Delete Middle Of Stack

#include <bits/stdc++.h> // Standard headers (iostream, stack)
using namespace std;     // Standard namespace


// Recursive function to delete the middle element of a stack
// st: The stack
// count: Current depth from the top (0 for top, 1 for element below top, etc.)
// size: Original total size of the stack
void deleteMiddle(stack<int> &st, int count, int size) {
    // Base Case: If count reaches the middle index
    if(count == size/2) { // For size=6, size/2=3. This is the 4th element from bottom (index 3).
        st.pop();     // Remove the middle element
        return;       // Stop recursion for this branch
    }


    // Step 1: Store the top element
    int top = st.top();
    st.pop(); // Remove the top element


    // Step 2: Recursive call for the rest of the stack
    deleteMiddle(st, count + 1, size); // Go deeper into the stack


    // Step 3: Backtrack - push stored element back after middle is handled
    st.push(top);
}


int main() {
    stack<int> st; // Create a stack


    // Push elements onto the stack (6 elements)
    st.push(5); // Bottom
    st.push(5);
    st.push(5);
    st.push(5); // Middle element for size=6 (if counting from 0 at bottom)
    st.push(5);
    st.push(5); // Top


    int count = 0;   // Initialize count for recursion
    int n = st.size(); // Get original stack size


    cout << "Size of stack : " << st.size() << endl; // Print original size (6)

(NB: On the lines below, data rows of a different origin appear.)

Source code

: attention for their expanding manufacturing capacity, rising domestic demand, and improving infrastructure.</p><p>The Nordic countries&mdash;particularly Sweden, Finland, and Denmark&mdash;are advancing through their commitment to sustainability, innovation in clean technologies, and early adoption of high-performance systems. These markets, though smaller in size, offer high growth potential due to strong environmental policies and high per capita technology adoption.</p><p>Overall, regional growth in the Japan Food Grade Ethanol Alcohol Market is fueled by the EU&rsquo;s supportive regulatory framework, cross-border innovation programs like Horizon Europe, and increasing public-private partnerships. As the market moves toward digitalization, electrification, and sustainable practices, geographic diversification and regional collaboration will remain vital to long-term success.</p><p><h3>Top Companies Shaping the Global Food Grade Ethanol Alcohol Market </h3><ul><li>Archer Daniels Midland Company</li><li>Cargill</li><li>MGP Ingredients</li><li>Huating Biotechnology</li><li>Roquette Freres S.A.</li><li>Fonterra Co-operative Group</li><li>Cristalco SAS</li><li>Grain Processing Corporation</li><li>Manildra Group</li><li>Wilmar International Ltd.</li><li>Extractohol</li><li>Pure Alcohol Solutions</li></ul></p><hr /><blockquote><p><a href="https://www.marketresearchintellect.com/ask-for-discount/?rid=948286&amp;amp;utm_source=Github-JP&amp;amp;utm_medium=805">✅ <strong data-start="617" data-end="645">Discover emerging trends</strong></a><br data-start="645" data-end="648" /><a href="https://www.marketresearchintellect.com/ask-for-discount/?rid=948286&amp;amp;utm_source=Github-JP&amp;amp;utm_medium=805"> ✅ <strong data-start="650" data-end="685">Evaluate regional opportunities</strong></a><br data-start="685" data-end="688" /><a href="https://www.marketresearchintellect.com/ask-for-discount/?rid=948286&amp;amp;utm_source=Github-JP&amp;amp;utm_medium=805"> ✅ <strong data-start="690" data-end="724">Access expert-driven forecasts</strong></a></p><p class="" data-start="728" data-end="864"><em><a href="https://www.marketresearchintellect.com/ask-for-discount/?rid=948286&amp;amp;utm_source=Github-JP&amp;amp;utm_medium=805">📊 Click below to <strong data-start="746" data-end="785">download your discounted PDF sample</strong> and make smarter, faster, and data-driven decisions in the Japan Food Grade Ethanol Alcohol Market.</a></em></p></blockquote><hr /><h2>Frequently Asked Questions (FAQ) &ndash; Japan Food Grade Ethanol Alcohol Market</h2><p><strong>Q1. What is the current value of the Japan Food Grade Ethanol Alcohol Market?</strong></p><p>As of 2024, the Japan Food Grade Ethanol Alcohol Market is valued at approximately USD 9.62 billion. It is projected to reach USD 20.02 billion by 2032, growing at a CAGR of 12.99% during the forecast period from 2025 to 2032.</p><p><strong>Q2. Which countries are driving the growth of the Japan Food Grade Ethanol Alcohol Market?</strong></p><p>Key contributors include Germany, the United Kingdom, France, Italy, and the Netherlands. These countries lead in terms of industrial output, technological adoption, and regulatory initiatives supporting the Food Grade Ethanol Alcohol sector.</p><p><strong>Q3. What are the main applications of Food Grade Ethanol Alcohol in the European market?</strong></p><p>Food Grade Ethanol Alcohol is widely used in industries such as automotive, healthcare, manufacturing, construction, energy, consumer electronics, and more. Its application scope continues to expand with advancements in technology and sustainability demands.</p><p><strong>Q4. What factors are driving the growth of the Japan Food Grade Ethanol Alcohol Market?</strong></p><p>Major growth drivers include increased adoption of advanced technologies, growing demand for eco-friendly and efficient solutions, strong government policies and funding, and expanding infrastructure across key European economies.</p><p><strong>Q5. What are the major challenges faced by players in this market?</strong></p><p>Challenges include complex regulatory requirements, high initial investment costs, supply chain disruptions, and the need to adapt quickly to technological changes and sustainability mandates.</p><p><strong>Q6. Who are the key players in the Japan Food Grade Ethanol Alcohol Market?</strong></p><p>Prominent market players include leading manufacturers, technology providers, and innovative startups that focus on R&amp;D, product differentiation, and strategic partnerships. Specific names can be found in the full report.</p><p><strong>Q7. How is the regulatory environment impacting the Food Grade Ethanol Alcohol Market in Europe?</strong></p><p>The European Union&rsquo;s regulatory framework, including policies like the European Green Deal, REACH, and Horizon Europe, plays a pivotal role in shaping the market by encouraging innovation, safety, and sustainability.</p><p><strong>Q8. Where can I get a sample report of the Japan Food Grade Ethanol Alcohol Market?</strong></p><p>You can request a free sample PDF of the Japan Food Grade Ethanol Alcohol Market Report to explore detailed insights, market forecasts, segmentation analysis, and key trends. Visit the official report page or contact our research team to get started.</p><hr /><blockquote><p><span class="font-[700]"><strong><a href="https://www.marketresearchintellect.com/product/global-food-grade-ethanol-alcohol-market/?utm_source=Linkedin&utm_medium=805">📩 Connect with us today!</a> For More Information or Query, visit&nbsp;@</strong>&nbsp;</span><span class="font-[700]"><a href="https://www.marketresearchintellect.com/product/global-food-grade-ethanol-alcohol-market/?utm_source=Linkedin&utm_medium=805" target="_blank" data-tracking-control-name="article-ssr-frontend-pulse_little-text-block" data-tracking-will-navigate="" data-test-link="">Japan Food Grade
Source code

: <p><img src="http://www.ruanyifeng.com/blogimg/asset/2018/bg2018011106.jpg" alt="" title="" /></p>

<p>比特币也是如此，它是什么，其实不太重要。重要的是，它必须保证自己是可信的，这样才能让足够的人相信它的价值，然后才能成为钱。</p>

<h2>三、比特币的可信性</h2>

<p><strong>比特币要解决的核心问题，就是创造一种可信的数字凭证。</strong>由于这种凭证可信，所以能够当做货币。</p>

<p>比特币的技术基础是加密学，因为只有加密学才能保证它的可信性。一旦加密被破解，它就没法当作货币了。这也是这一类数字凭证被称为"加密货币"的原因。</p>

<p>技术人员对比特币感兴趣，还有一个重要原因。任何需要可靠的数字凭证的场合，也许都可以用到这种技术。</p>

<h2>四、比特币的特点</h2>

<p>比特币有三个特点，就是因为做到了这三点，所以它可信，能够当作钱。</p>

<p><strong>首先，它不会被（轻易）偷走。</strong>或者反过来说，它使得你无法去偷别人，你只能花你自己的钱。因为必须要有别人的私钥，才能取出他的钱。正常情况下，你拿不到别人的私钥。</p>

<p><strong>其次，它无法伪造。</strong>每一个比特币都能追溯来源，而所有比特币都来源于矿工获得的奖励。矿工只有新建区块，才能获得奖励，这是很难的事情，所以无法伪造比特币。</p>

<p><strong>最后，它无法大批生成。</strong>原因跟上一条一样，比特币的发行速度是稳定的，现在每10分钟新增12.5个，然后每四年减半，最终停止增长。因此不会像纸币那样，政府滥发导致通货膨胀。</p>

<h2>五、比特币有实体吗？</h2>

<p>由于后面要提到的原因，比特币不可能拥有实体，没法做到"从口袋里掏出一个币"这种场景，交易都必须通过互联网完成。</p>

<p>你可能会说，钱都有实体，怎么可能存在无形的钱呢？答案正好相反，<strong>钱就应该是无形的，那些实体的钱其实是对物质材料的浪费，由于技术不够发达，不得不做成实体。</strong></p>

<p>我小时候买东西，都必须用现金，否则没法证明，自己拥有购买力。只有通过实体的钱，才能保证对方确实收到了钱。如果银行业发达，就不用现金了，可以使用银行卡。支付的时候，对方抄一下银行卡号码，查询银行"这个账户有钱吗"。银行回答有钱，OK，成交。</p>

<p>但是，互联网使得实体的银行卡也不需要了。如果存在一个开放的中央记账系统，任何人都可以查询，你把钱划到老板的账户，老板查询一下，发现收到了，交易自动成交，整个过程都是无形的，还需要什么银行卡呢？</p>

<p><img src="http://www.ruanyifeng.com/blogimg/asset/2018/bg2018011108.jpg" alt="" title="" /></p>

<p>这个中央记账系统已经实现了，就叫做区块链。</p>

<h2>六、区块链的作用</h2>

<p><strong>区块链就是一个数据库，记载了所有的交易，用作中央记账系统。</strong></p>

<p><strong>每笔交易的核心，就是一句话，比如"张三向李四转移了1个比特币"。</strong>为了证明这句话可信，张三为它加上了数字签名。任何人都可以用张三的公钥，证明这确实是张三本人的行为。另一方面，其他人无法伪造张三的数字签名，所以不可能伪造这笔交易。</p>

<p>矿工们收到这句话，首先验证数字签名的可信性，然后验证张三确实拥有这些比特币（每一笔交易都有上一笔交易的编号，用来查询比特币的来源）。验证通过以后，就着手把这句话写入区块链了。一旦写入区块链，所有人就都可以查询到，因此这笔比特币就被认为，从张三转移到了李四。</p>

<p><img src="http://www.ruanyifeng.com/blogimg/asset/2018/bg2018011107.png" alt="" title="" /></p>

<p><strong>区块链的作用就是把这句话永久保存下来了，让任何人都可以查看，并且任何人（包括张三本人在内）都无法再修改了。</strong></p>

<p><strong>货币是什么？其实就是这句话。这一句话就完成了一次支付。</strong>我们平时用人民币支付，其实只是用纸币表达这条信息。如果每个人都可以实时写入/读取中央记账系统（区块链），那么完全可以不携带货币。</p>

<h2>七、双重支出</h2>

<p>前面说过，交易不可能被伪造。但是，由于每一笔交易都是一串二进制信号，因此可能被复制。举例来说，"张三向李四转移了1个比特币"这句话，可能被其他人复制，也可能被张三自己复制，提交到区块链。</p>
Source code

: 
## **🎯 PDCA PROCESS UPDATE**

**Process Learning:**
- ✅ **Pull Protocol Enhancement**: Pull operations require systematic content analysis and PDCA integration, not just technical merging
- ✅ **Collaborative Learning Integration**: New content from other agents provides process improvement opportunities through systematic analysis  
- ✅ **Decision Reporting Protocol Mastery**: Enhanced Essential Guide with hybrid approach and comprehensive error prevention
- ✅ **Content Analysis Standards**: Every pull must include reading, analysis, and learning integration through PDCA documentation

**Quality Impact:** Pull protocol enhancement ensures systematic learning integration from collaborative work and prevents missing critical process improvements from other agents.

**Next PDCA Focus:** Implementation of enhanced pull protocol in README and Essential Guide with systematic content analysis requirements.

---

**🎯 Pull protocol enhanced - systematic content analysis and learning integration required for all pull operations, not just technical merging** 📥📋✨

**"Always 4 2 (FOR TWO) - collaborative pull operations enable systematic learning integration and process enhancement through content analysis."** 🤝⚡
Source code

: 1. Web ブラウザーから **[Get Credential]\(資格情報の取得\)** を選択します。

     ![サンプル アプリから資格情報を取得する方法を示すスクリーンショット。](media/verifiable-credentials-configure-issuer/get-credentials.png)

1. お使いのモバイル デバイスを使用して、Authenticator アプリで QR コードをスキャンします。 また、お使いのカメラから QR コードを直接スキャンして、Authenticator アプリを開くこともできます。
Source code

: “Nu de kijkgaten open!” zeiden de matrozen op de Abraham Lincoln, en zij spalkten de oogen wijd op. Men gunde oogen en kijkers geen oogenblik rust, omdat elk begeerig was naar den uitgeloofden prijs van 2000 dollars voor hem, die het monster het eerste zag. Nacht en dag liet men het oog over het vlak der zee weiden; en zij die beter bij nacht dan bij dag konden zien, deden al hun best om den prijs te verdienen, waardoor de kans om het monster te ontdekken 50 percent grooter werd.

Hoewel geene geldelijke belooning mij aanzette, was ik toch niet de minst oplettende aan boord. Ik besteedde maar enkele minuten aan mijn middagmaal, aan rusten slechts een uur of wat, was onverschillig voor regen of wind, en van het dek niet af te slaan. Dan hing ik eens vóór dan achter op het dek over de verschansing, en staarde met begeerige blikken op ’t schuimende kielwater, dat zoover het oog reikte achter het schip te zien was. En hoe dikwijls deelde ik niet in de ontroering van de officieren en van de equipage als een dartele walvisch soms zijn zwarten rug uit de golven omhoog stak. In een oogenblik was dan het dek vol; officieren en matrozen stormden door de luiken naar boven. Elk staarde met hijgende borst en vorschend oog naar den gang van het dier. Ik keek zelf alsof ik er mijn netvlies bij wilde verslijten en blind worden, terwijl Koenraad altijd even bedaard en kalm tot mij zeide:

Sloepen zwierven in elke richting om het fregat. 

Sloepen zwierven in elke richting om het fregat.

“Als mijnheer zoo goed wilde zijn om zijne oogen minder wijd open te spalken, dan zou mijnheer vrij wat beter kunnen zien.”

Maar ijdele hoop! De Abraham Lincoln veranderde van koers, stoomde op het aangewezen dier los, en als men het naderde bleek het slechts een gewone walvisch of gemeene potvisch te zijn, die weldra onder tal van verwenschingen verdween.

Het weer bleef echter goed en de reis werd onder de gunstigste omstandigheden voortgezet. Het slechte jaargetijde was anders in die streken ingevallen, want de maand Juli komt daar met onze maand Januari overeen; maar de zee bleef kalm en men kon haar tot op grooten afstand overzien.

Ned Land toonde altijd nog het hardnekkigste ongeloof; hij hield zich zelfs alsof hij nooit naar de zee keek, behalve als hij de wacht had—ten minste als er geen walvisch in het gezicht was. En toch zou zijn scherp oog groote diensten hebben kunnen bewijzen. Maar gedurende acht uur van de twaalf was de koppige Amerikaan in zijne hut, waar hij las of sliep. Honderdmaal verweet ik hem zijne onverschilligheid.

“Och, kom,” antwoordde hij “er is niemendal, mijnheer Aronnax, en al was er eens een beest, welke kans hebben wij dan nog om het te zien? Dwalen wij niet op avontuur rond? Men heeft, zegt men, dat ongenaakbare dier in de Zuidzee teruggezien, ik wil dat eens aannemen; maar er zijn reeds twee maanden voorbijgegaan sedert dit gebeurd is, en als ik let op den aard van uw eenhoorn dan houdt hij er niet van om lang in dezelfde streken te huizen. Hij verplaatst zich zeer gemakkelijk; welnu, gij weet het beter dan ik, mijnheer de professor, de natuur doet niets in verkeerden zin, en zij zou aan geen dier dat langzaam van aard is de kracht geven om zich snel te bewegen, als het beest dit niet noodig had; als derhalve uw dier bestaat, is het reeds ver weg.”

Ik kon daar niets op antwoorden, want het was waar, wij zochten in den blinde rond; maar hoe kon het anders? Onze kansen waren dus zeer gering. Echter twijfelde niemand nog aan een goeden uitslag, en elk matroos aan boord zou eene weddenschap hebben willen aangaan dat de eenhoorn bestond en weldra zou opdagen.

    deleteMiddle(st, count, n); // Call the function to delete the middle element


    cout << "Size of stack : " << st.size() << endl; // Print new size (5)


    // Optional: Print stack elements to verify (will show 5 elements)
    // while(!st.empty()) {
    //     cout << st.top() << " ";
    //     st.pop();
    // }
    // cout << endl;


    return 0; // End program
}

Core Idea

  • Recursion for Access: Since stacks only allow access to the top, recursion is used to temporarily “empty” the stack until the middle element is reached.
  • Middle Calculation: For a stack of size N, the middle element is at N/2 (0-indexed if counting from bottom) or (N-1)/2 (0-indexed if counting from top). The code uses size/2 as the target count (0-indexed from the current top being count=0).
  • Backtracking: After the middle is handled, elements are pushed back onto the stack in their original order.

How it Works

  1. Base Case: If the count reaches size/2, the current st.top() is the middle element. Pop it and return.
  2. Recursive Step:
    • Store the current st.top().
    • pop() the current top.
    • Make a recursive call, incrementing count.
    • After the recursive call returns (meaning the middle was handled), push() the stored element back.